But construction workers are not alone in their unhappiness. Bartenders, food servers, butchers and cashiers were among the most likely to express dissatisfaction with their jobs.
The unhappiest profession? Roofers. Several news reports mentioned this finding, which is what made me curious about the study. Why are roofers so disgruntled with their profession? The report doesn’t say.
I asked Chris King, the editor of Roofing Contractor, another BNP Media publication. He doesn’t know. Although they have mentioned the report in their online newsletter and in the magazine, they have yet to hear from readers.
The report doesn’t mention sheet metal workers specifically, nor does it separate metal roofers from those doing traditional work. I’d expect metal roofers, who possess a special talent that allows many to charge a premium for their services, to rate as happier.
But what the study doesn’t explain, like Maloney’s before it, is just why so many of those in construction appear to look down on their jobs and in many cases, themselves. There’s no denying construction is hard work and for a long time was dismissed as the job choice of people with few options. That may be still true of general labor.
Skills necessaryBut many trades, including sheet metal and HVAC work, are highly skilled, especially today. The best apprenticeship programs are as rigorous as any university-level curriculum. Graduates must be able to work with complex computerized equipment and perform mathematical calculations that are beyond the ability of many university graduates, including me.
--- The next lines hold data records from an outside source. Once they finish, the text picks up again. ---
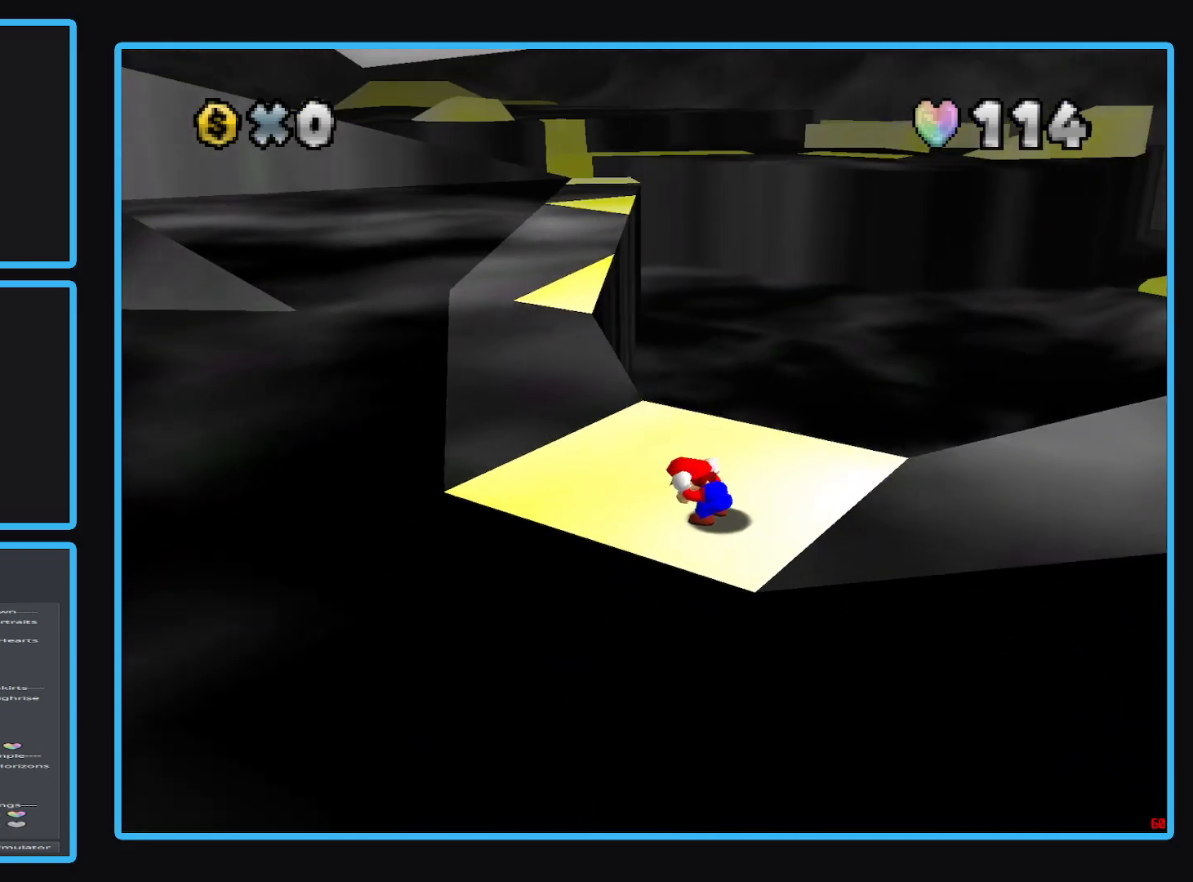
{"buttons": [], "left_stick": "up-left", "right_stick": "center", "events": [[300, "left_stick", "up-left"]]}
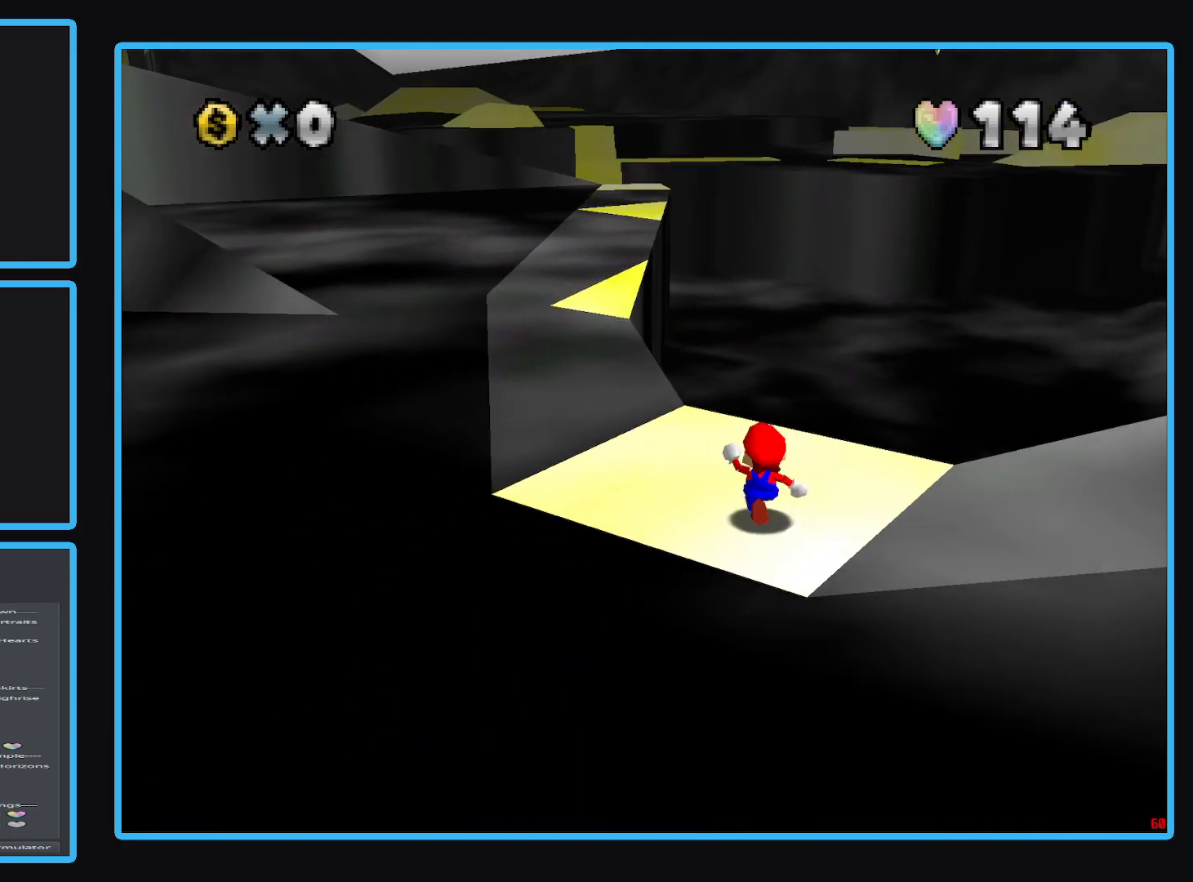
{"buttons": [], "left_stick": "up", "right_stick": "center", "events": [[17, "left_stick", "up"]]}
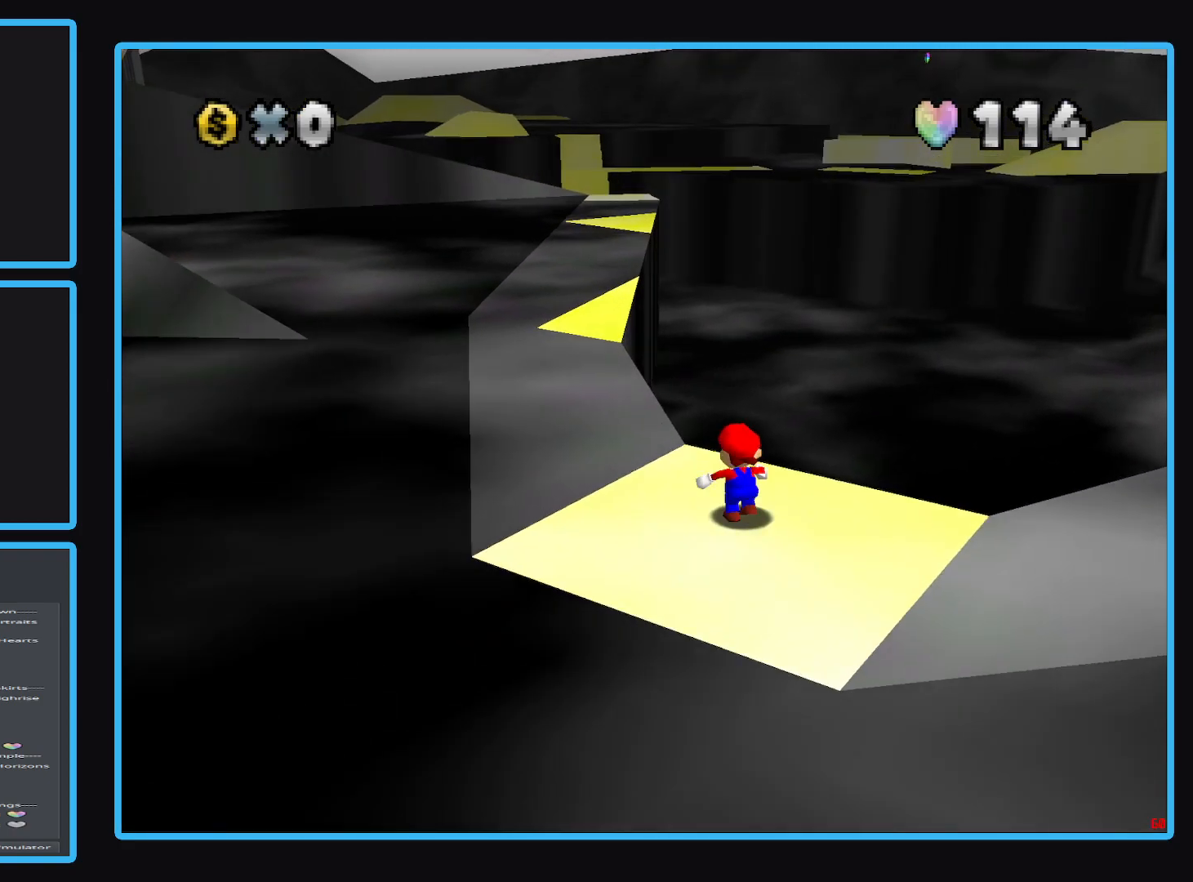
{"buttons": ["A", "L2"], "left_stick": "up-left", "right_stick": "center", "events": [[133, "L2", "down"], [200, "A", "down"], [350, "left_stick", "up-left"]]}
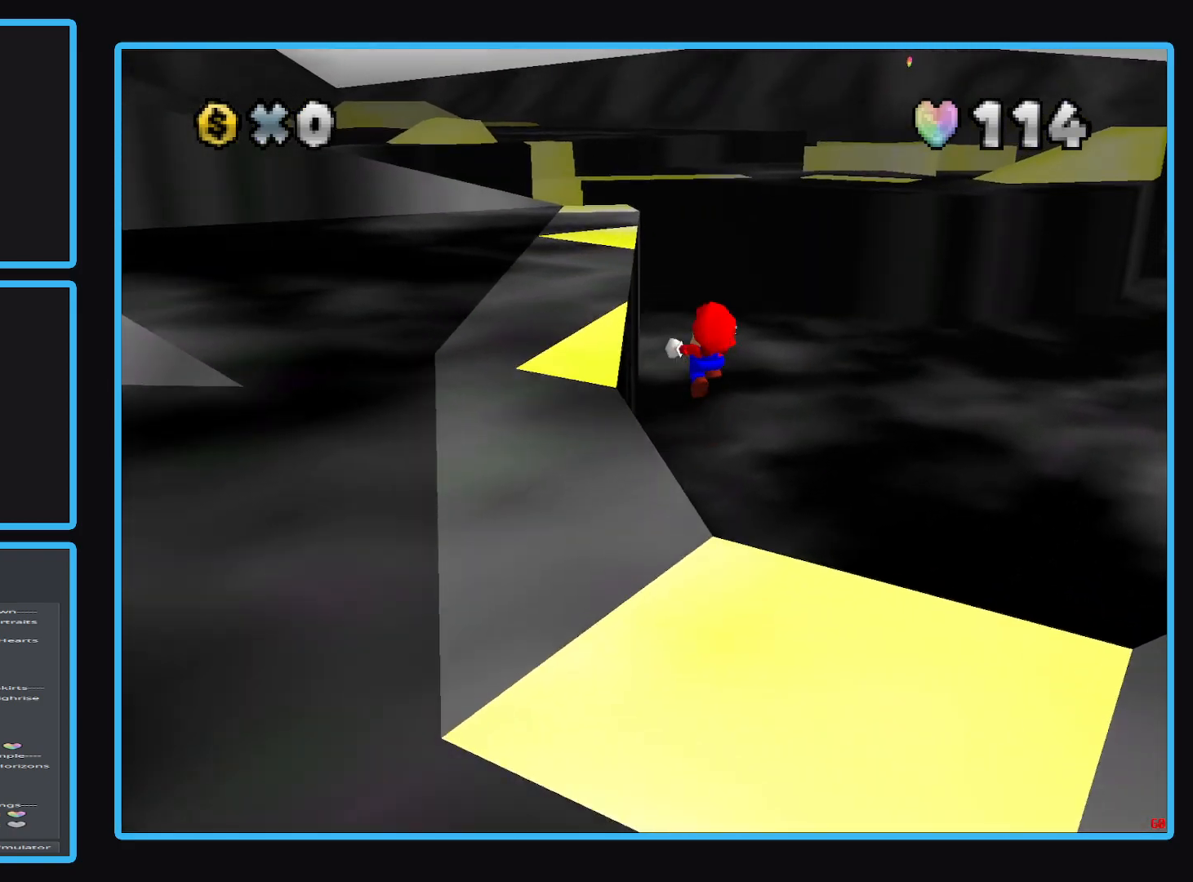
{"buttons": [], "left_stick": "down", "right_stick": "center", "events": [[117, "L2", "up"], [167, "A", "up"], [233, "left_stick", "down-left"], [333, "left_stick", "down"]]}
The earning potential in the most skilled construction professions is high, exceeding the wages of many college graduates in so-called white-collar jobs.
So why still do many of the people who have worked in these industries all their lives and earned a good wage, look down on it and themselves?
Do you have any ideas? How do you feel about your career choice? Write me at Snips magazine, BNP Media, 2401 W. Big Beaver Road, Suite 700, Troy, MI 48084, or e-mail to firstname.lastname@example.org. Include your name and title, as well as your company’s name and location, and a way to contact you.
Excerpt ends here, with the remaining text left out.